Thursday, February 25, 2010

Capital Is Fleeing Greece, Run on Banks

The Wall Street Journal reports that capital is fleeing greece as rich Greeks are withdrawing their money from banks and sending it abroad. They fear government scrutiny on their assets and a run on the banks. Such run would occur if the country turns to the I.M.F., according to private bankers and other people with knowledge of the situation, who say that number of customers are asking to move funds out of Greece (mostly to Cyprus, Luxembourg and Switzerland).

The country has long strugggled with underground economy and undeclared and unpaid taxes. The current fiscal situation means that that underground economy will be a prime attack target. The government suspects that 30% of income is not taxed.

"Part of the government's austerity package for this year is a declaration of war on income that hasn't been taxed.

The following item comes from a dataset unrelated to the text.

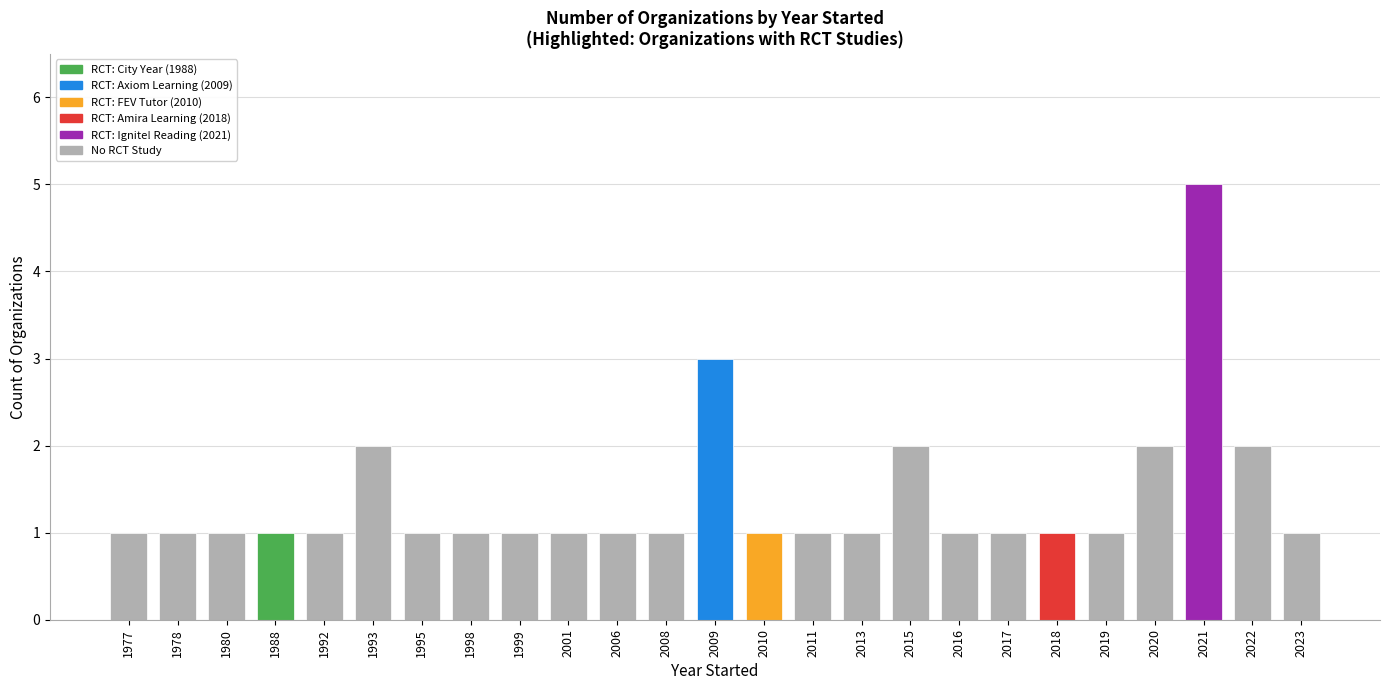

Which category has the highest value across all series?

2021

While the government hasn't ironed out details, that's prompted fears among wealthy individuals that there will be new taxes on bank accounts".

"Clients of private banks also fear that Greece may be unable able to raise the €54 billion it needs this year to pay back maturing bonds and will therefore have to turn to the IMF for help.
"Some of our clients are concerned about a run on the banks if the IMF gets involved," said another private banker, this one from a foreign bank. "They believe the situation in Greece will get worse before it gets better. There is also very little clarity from the government about its intentions on new tax measures."

"We estimate that €8 billion has moved out of Greece to accounts abroad since December. It's money from bank accounts, stock sales, property sales and other sources," he said, adding that that represented a substantial chunk of the €30 billion under management in Greek's private banks".

Finance Minister George Papaconstantinou urged Greeks with money abroad to repatriate their money and said the capital will be taxed at a 5% rate. He said those who choose to keep their money abroad should declare their deposits and pay a tax of 8% for the first six months.
Thereafter he threatened that Greece will use all laws at its disposal, such as double-taxation agreements, to ask foreign banks for information on Greek account holders.

"For us this is the first step towards taxing all accounts in Greece," said the chief financial officer of a major Greek shipping company. "The line is minimum deposits here and moving all assets abroad,"

"Money will flow back into Greece when the situation returns to normal. This won't happen for at least a year and there is not a lot of trust for the Greek banking system right now," he added.